§ DATA RECORDS:
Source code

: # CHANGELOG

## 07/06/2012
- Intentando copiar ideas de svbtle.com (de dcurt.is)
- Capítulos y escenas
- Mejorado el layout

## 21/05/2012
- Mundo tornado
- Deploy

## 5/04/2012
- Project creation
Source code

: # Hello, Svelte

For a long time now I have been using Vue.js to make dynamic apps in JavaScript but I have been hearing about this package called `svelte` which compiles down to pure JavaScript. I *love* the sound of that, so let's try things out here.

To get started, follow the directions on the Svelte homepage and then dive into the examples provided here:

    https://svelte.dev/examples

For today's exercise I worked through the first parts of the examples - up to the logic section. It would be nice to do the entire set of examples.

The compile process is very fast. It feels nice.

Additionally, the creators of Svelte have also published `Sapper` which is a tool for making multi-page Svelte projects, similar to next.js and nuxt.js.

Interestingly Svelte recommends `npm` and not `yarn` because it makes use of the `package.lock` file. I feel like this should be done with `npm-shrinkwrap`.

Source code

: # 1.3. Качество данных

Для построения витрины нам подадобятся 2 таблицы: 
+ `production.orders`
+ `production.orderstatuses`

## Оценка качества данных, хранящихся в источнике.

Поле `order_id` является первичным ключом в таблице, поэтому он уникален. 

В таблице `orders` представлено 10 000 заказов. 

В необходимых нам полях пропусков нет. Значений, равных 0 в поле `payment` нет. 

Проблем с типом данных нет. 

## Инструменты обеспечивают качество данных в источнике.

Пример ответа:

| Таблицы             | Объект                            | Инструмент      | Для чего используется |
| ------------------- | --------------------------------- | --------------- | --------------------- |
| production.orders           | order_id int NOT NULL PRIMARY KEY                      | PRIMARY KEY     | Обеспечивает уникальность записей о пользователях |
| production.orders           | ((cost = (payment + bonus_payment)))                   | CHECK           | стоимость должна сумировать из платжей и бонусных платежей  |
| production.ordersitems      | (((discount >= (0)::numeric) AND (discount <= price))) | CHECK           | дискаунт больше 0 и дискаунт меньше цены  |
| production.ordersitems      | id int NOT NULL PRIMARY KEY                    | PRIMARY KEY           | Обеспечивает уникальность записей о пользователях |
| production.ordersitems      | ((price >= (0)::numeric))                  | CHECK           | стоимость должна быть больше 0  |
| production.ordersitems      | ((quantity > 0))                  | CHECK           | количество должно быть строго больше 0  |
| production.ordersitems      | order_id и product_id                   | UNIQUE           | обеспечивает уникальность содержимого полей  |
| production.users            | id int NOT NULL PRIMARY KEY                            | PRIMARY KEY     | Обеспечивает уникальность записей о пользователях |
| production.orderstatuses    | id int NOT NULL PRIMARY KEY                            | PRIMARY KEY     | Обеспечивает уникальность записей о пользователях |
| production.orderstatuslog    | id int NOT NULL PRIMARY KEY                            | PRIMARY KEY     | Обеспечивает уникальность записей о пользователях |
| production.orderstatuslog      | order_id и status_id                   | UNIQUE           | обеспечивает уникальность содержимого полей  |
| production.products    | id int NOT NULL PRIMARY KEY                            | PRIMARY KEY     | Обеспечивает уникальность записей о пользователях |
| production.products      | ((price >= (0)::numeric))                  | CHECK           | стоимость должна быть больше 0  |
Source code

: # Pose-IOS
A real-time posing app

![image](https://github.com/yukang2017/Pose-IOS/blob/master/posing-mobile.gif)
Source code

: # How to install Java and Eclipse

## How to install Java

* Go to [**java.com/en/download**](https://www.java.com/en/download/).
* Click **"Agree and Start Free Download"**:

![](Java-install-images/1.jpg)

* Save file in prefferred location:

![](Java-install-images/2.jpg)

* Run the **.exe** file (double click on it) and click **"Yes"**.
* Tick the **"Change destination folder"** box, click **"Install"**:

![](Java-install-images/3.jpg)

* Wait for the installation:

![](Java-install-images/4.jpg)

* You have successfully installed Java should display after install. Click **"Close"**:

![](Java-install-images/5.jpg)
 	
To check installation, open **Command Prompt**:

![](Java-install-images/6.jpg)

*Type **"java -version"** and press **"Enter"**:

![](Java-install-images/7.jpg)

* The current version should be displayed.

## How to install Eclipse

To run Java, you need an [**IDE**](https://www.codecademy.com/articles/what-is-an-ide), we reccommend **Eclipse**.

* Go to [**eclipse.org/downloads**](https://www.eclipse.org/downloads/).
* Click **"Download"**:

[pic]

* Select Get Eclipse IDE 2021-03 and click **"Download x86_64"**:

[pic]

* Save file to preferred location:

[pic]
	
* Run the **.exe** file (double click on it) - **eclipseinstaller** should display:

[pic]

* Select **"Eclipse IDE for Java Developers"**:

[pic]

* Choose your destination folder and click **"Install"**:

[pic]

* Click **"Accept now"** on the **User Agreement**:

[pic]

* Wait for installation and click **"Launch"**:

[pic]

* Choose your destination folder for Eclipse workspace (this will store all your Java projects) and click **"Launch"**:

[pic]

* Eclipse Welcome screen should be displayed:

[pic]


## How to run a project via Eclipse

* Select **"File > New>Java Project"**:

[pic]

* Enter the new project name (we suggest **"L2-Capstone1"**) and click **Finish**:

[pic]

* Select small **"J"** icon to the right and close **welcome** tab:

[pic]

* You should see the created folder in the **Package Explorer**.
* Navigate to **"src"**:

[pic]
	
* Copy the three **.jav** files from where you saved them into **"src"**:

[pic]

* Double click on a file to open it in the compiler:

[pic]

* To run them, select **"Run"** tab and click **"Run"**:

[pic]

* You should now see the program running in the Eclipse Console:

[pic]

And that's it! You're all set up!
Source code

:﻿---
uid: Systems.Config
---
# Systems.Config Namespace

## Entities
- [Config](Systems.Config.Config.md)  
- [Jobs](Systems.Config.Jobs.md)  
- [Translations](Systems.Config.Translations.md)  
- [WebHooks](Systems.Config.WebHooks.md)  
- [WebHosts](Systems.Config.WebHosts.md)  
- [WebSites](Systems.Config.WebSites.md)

§ PROBLEM:
Lines from the one with "IDE for Java" through the end of the data: set these down exactly, including both ends and nothing more.

§ FINISHED EXERCISE:
* Select **"Eclipse IDE for Java Developers"**:

[pic]

* Choose your destination folder and click **"Install"**:

[pic]

* Click **"Accept now"** on the **User Agreement**:

[pic]

* Wait for installation and click **"Launch"**:

[pic]

* Choose your destination folder for Eclipse workspace (this will store all your Java projects) and click **"Launch"**:

[pic]

* Eclipse Welcome screen should be displayed:

[pic]


## How to run a project via Eclipse

* Select **"File > New>Java Project"**:

[pic]

* Enter the new project name (we suggest **"L2-Capstone1"**) and click **Finish**:

[pic]

* Select small **"J"** icon to the right and close **welcome** tab:

[pic]

* You should see the created folder in the **Package Explorer**.
* Navigate to **"src"**:

[pic]
	
* Copy the three **.jav** files from where you saved them into **"src"**:

[pic]

* Double click on a file to open it in the compiler:

[pic]

* To run them, select **"Run"** tab and click **"Run"**:

[pic]

* You should now see the program running in the Eclipse Console:

[pic]

And that's it! You're all set up!
Source code

:﻿---
uid: Systems.Config
---
# Systems.Config Namespace

## Entities
- [Config](Systems.Config.Config.md)  
- [Jobs](Systems.Config.Jobs.md)  
- [Translations](Systems.Config.Translations.md)  
- [WebHooks](Systems.Config.WebHooks.md)  
- [WebHosts](Systems.Config.WebHosts.md)  
- [WebSites](Systems.Config.WebSites.md)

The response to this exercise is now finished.